2
votes

i am "playing" with apache beam/dataflow in datalab. I am trying to read a csv file from gcs. when i create the pcollection using:

lines = p | 'ReadMyFile' >> beam.io.ReadFromText('gs://' + BUCKET_NAME + '/' + input_file, coder='StrUtf8Coder')

I get the following error:

LookupError: unknown encoding: "THE","NAME","OF","COLUMNS"

it seems the name of columns is interpreted as encoding?

I do not understand what's wrong. If i do not specify the "coder" i get

UnicodeDecodeError: 'utf8' codec can't decode byte 0xe0 in position 1045: invalid continuation byte

Outside apache beam I am able to handle this error by reading the file from gcs:

blob = storage.Blob(gs_path, bucket)
data = blob.download_as_string()
data.decode('utf-8', 'ignore')

I read apache beam only support utf8 and the file does not contain only utf8.

Should I download and then convert to pcollection?

Any suggestion?

2

2 Answers

6
votes

A possible hack is to create a class that inherits from the Coder class (apache_beam.coders.coders.Coder)

from apache_beam.coders.coders import Coder

class ISOCoder(Coder):
    """A coder used for reading and writing strings as ISO-8859-1."""

    def encode(self, value):
        return value.encode('iso-8859-1')

    def decode(self, value):
        return value.decode('iso-8859-1')

    def is_deterministic(self):
        return True

and pass it as an argument to the ReadFromText IO transform (apache_beam.io.textio.ReadFromText) provided by beam like this

from apache_beam.io import ReadFromText

with beam.Pipeline(options=pipeline_options) as p:  
    new_pcollection = (  p | 'Read From GCS' >>
               beam.io.ReadFromText('input_file', coder=ISOCoder())
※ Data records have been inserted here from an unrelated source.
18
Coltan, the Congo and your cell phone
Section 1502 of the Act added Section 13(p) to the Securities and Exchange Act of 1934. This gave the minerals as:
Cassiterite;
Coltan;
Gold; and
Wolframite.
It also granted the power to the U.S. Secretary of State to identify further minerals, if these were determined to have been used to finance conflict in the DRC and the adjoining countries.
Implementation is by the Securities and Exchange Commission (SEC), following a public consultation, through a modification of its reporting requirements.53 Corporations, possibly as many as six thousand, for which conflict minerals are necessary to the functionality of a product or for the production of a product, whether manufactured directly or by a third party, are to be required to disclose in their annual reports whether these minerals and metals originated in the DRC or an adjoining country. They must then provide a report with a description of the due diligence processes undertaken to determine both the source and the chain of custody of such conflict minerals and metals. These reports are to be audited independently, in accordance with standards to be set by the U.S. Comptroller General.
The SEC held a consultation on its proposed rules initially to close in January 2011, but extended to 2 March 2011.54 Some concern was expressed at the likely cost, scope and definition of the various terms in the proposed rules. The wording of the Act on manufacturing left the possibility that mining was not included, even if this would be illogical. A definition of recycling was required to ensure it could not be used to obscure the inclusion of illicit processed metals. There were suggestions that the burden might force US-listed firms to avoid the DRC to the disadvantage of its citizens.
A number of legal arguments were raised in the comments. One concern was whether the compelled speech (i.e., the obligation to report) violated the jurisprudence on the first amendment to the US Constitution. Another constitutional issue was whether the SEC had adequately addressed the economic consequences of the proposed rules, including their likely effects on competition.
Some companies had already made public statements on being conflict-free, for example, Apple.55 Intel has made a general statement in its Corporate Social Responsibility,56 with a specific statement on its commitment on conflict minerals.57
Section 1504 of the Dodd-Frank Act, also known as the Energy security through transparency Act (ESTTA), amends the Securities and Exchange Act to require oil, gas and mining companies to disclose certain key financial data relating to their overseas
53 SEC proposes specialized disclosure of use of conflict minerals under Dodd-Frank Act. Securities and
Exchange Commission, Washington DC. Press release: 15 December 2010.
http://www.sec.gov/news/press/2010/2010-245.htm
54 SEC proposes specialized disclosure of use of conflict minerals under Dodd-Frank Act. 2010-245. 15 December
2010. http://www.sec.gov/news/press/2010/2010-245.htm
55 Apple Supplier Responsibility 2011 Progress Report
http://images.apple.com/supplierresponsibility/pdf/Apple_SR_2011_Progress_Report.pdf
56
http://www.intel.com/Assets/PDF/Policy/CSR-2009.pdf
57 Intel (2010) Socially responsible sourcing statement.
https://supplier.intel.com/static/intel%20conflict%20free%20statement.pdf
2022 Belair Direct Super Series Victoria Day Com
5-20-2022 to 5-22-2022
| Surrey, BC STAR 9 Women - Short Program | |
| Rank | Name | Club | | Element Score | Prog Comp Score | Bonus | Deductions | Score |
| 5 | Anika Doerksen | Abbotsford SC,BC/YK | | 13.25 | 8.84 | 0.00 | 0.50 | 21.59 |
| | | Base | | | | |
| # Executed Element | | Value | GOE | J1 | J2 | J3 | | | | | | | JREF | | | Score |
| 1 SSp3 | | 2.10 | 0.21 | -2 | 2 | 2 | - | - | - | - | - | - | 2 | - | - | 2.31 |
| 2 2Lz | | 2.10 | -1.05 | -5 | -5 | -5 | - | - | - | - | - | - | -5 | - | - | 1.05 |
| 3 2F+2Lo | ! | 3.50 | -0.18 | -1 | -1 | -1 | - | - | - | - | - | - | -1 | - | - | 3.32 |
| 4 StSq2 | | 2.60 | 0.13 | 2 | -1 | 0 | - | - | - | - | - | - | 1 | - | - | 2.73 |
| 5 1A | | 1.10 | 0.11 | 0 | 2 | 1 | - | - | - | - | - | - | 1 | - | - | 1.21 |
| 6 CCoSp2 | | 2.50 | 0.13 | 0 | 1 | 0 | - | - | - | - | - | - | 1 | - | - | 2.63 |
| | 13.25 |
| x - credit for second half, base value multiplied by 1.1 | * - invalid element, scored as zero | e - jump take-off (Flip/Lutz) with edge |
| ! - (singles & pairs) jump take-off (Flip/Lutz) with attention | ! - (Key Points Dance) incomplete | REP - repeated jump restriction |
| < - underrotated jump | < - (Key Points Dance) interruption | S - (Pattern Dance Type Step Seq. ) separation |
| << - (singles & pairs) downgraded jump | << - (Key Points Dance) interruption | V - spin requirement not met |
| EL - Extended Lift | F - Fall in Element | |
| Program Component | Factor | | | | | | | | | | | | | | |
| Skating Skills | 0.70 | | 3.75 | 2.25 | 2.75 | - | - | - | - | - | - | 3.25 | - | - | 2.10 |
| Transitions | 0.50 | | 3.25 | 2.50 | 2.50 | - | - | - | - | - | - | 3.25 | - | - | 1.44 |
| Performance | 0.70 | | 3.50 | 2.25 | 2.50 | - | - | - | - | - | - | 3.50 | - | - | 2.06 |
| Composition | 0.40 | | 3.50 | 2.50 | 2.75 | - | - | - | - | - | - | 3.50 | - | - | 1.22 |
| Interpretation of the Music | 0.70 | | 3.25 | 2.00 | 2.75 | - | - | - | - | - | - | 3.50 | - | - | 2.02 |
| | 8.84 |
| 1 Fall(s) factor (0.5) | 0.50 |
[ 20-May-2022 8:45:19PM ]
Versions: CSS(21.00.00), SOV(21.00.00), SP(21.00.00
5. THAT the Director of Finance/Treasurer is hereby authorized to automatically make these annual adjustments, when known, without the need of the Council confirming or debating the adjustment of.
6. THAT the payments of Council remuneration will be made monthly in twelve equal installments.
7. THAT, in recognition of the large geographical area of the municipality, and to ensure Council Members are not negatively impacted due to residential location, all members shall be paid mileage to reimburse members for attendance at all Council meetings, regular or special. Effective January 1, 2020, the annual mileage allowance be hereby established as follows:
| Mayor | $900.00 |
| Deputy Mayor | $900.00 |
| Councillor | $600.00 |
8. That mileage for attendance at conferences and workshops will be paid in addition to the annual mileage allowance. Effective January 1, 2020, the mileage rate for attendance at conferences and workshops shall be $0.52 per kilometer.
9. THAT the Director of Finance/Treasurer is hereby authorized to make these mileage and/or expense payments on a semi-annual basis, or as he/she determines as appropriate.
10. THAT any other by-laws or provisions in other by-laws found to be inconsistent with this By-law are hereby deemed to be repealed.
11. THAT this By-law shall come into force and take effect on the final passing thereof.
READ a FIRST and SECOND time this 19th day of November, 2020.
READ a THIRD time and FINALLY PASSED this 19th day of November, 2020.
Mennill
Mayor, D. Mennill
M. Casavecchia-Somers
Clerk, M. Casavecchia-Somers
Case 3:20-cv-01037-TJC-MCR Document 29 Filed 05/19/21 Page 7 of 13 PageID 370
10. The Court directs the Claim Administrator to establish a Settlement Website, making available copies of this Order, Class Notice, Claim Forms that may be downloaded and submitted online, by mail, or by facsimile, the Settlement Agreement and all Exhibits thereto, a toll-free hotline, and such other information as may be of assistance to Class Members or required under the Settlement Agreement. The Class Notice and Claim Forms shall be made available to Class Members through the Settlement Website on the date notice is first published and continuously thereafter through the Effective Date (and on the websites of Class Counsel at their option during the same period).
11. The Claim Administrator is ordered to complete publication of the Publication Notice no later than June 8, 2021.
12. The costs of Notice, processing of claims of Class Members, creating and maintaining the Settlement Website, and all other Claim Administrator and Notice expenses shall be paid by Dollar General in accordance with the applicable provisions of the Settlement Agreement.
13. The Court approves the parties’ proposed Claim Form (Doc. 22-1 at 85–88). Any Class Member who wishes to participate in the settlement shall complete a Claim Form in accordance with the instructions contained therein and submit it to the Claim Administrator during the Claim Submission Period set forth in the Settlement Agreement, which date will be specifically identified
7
The logic behind this detailed here

https://medium.com/@khushboo_16578/cloud-dataflow-and-iso-8859-1-2bb8763cc7c8

1
votes

I would suggest changing the coding on the actual file. If you save the file with "Save as" you can select UTF-8 encoding for the format on excel CSVs and regular .txt. Once you do that you need to make sure you add a line of code like

class DoWork(beam.DoFn):
  def process(self, text):
    text = textfilePcollection.encode('utf-8')

    Do other stuff

This isn't how I would like to do it because it isn't code-centric, but it has work for me before. Unfortunately, I don't have a code-centric solution.